100 MILLION Slaughtered – Bird Flu ALERT

Indoors chicken farm, chicken feeding

The US dairy industry is looking down the barrel at a widespread bird flu outbreak. Cases have been reported at dozens of farms across the American midwest, and several humans have contracted the disease.

In the United States, this bird flu outbreak started in 2022 in the egg-laying industry. Producers responded by slaughtering a hundred million turkeys and chickens, and the drastic move—combined with enhanced biosecurity efforts and communication between farms—brought the outbreak under control. While hot spots still occur, the poultry industry hasn’t had anything like the problems it had earlier on.

Now that the dairy industry is facing the same threat, some pundits are talking about whether dairy farmers could contain the disease using similar measures.
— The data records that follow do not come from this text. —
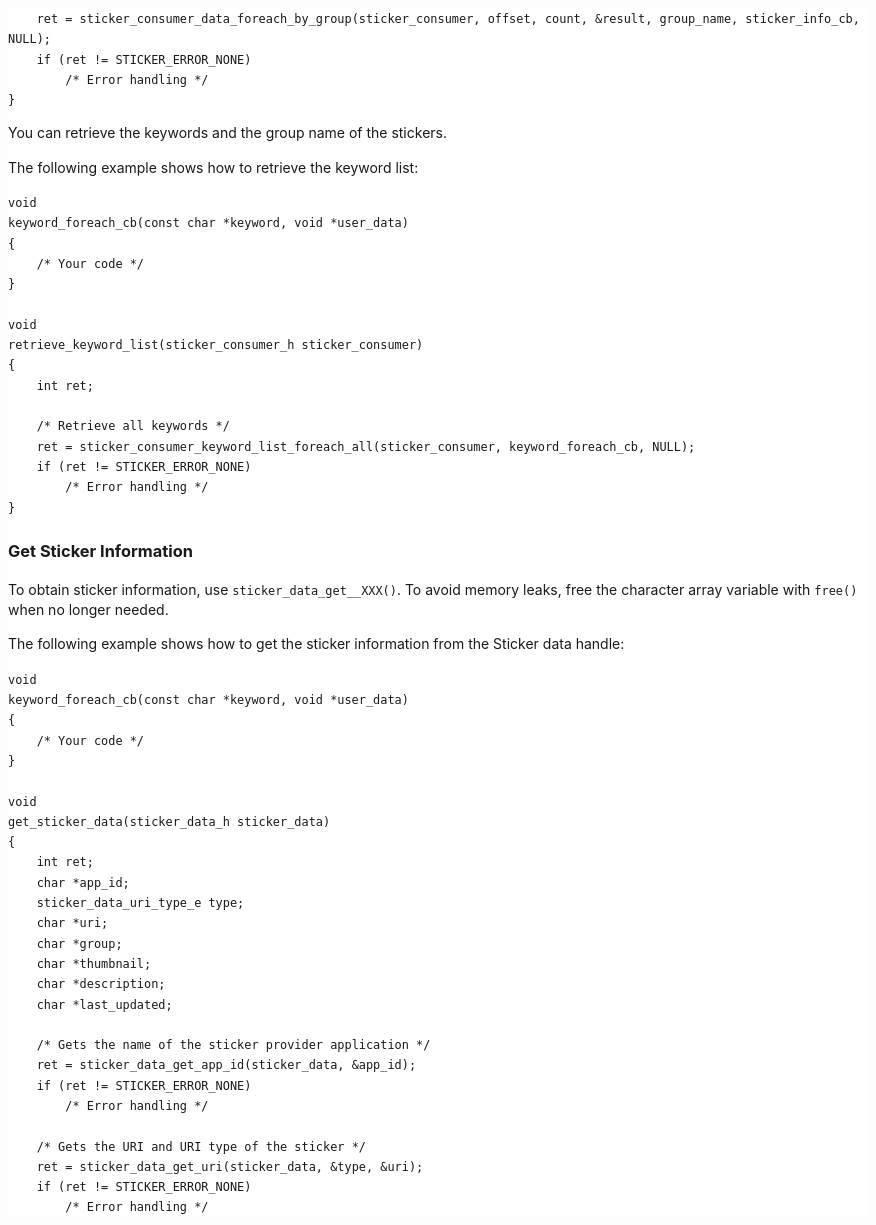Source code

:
 ```
    ret = sticker_consumer_data_foreach_by_group(sticker_consumer, offset, count, &result, group_name, sticker_info_cb, NULL);
    if (ret != STICKER_ERROR_NONE)
        /* Error handling */
}
```

You can retrieve the keywords and the group name of the stickers.

The following example shows how to retrieve the keyword list:

```
void
keyword_foreach_cb(const char *keyword, void *user_data)
{
    /* Your code */
}

void
retrieve_keyword_list(sticker_consumer_h sticker_consumer)
{
    int ret;

    /* Retrieve all keywords */
    ret = sticker_consumer_keyword_list_foreach_all(sticker_consumer, keyword_foreach_cb, NULL);
    if (ret != STICKER_ERROR_NONE)
        /* Error handling */
}
```

<a name="get_data_handle"></a>
### Get Sticker Information

To obtain sticker information, use `sticker_data_get__XXX()`. To avoid memory leaks, free the character array variable with `free()` when no longer needed.

The following example shows how to get the sticker information from the Sticker data handle:

```
void
keyword_foreach_cb(const char *keyword, void *user_data)
{
    /* Your code */
}

void
get_sticker_data(sticker_data_h sticker_data)
{
    int ret;
    char *app_id;
    sticker_data_uri_type_e type;
    char *uri;
    char *group;
    char *thumbnail;
    char *description;
    char *last_updated;

    /* Gets the name of the sticker provider application */
    ret = sticker_data_get_app_id(sticker_data, &app_id);
    if (ret != STICKER_ERROR_NONE)
        /* Error handling */

    /* Gets the URI and URI type of the sticker */
    ret = sticker_data_get_uri(sticker_data, &type, &uri);
    if (ret != STICKER_ERROR_NONE)
        /* Error handling */
```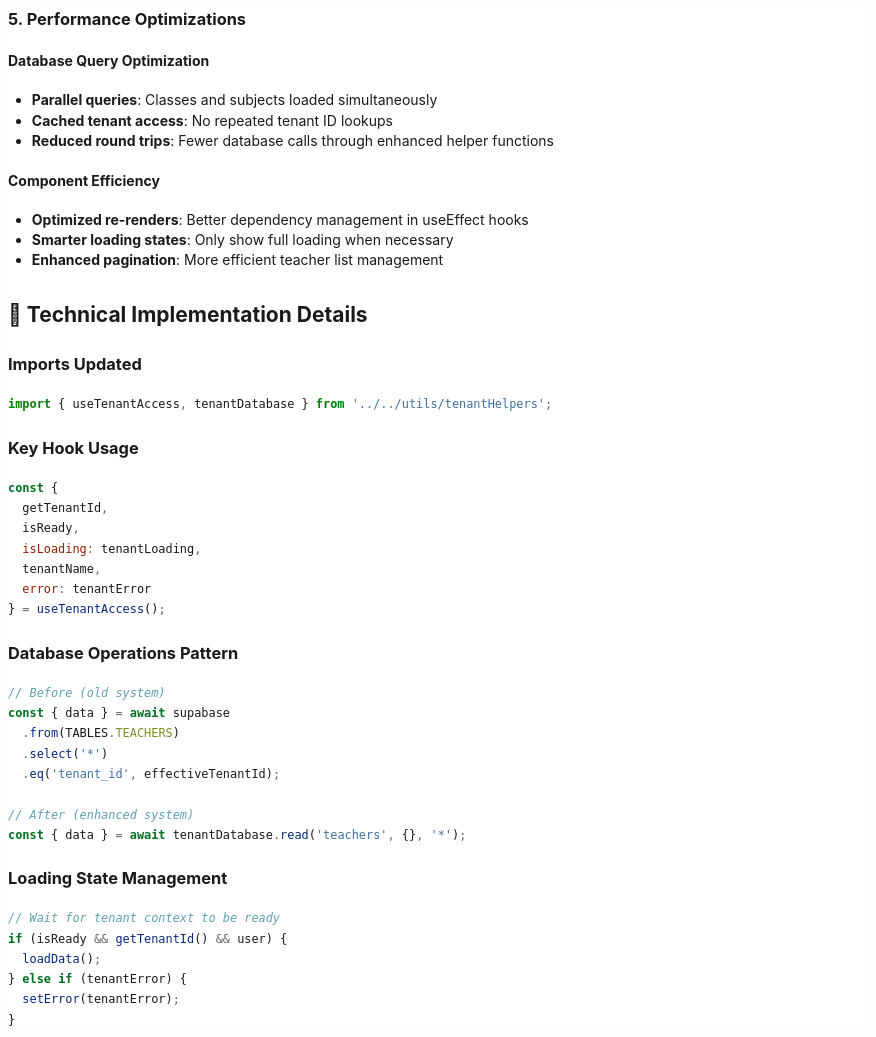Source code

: ### 5. Performance Optimizations

#### Database Query Optimization
- **Parallel queries**: Classes and subjects loaded simultaneously
- **Cached tenant access**: No repeated tenant ID lookups
- **Reduced round trips**: Fewer database calls through enhanced helper functions

#### Component Efficiency
- **Optimized re-renders**: Better dependency management in useEffect hooks
- **Smarter loading states**: Only show full loading when necessary
- **Enhanced pagination**: More efficient teacher list management

## 🔧 Technical Implementation Details

### Imports Updated
```javascript
import { useTenantAccess, tenantDatabase } from '../../utils/tenantHelpers';
```

### Key Hook Usage
```javascript
const { 
  getTenantId, 
  isReady, 
  isLoading: tenantLoading, 
  tenantName, 
  error: tenantError 
} = useTenantAccess();
```

### Database Operations Pattern
```javascript
// Before (old system)
const { data } = await supabase
  .from(TABLES.TEACHERS)
  .select('*')
  .eq('tenant_id', effectiveTenantId);

// After (enhanced system)
const { data } = await tenantDatabase.read('teachers', {}, '*');
```

### Loading State Management
```javascript
// Wait for tenant context to be ready
if (isReady && getTenantId() && user) {
  loadData();
} else if (tenantError) {
  setError(tenantError);
}
```
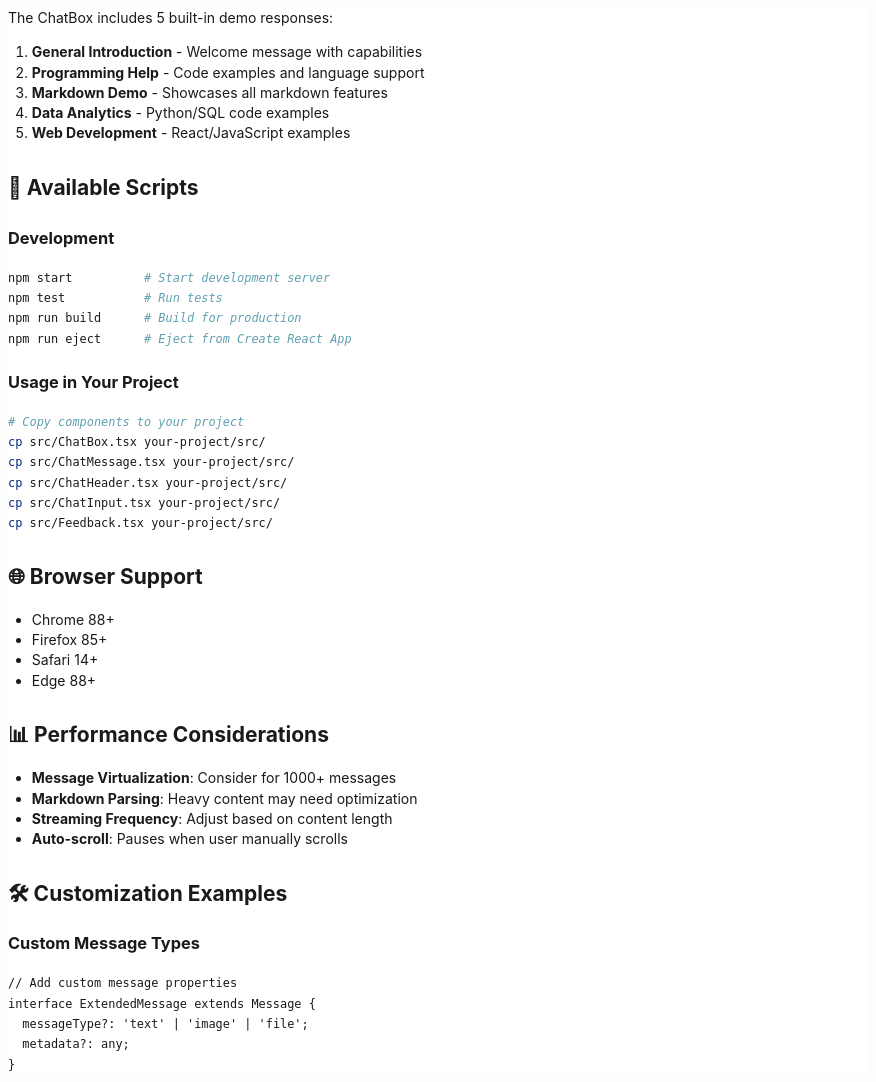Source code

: The ChatBox includes 5 built-in demo responses:

1. **General Introduction** - Welcome message with capabilities
2. **Programming Help** - Code examples and language support
3. **Markdown Demo** - Showcases all markdown features
4. **Data Analytics** - Python/SQL code examples
5. **Web Development** - React/JavaScript examples

## 🚀 Available Scripts

### Development

```bash
npm start          # Start development server
npm test           # Run tests
npm run build      # Build for production
npm run eject      # Eject from Create React App
```

### Usage in Your Project

```bash
# Copy components to your project
cp src/ChatBox.tsx your-project/src/
cp src/ChatMessage.tsx your-project/src/
cp src/ChatHeader.tsx your-project/src/
cp src/ChatInput.tsx your-project/src/
cp src/Feedback.tsx your-project/src/
```

## 🌐 Browser Support

- Chrome 88+
- Firefox 85+
- Safari 14+
- Edge 88+

## 📊 Performance Considerations

- **Message Virtualization**: Consider for 1000+ messages
- **Markdown Parsing**: Heavy content may need optimization
- **Streaming Frequency**: Adjust based on content length
- **Auto-scroll**: Pauses when user manually scrolls

## 🛠️ Customization Examples

### Custom Message Types

```tsx
// Add custom message properties
interface ExtendedMessage extends Message {
  messageType?: 'text' | 'image' | 'file';
  metadata?: any;
}
```
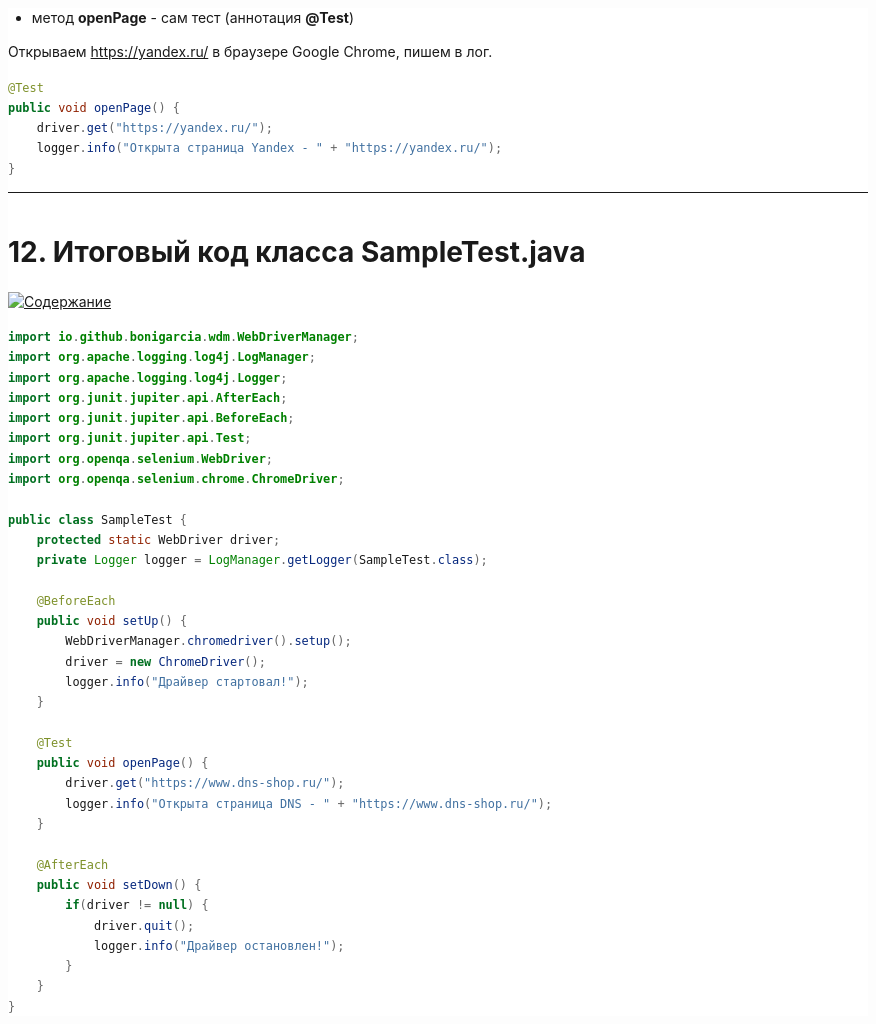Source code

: * метод **openPage** - сам тест (аннотация **@Test**)

Открываем https://yandex.ru/ в браузере Google Chrome, пишем в лог.

```java
@Test
public void openPage() {
    driver.get("https://yandex.ru/");
    logger.info("Открыта страница Yandex - " + "https://yandex.ru/");
}
```

***

# 12. Итоговый код класса SampleTest.java

[![Содержание](https://img.shields.io/badge/-Содержание-66eeff)](#содержание)

```java
import io.github.bonigarcia.wdm.WebDriverManager;
import org.apache.logging.log4j.LogManager;
import org.apache.logging.log4j.Logger;
import org.junit.jupiter.api.AfterEach;
import org.junit.jupiter.api.BeforeEach;
import org.junit.jupiter.api.Test;
import org.openqa.selenium.WebDriver;
import org.openqa.selenium.chrome.ChromeDriver;

public class SampleTest {
    protected static WebDriver driver;
    private Logger logger = LogManager.getLogger(SampleTest.class);

    @BeforeEach
    public void setUp() {
        WebDriverManager.chromedriver().setup();
        driver = new ChromeDriver();
        logger.info("Драйвер стартовал!");
    }

    @Test
    public void openPage() {
        driver.get("https://www.dns-shop.ru/");
        logger.info("Открыта страница DNS - " + "https://www.dns-shop.ru/");
    }

    @AfterEach
    public void setDown() {
        if(driver != null) {
            driver.quit();
            logger.info("Драйвер остановлен!");
        }
    }
}
```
However, the differences between cows and chickens—as well as the industries which farm them—mean that the mitigation measures require a lot of careful translation before they can be cross-applied.

The virus in question, known to scientists as H5N1, is commonly called “bird flu” due to the fact that wild birds can survive infection, and are thus ideal carriers for the virus. H5N1 infection has been previously detected in mammals such as skunks and sea lions. Infection in animals can occur by eating an infected bird, or through exposure to environments where high concentrations of viral particles are present.

However, there do seem to be some major differences between how chickens and cows are faring after infection. Chickens and turkeys typical die within days of contracting the virus, so infections in agricultural facilities are easy to detect and get ahead of by culling exposed birds. Cows are another matter.

With cows, symptoms linger for extended periods, and milk production sometimes does not recover after the infection passes, but bird flu doesn’t usually kill cows. Unfortunately, infected cattle are more vulnerable to other pathogens that make dairies their home, such as the bacteria that cause udder infections and pneumonia. Detection is more difficult, and mitigation more problematic.

But if infections keep spreading, dairy farmers must adapt, or they will lose their livelihoods.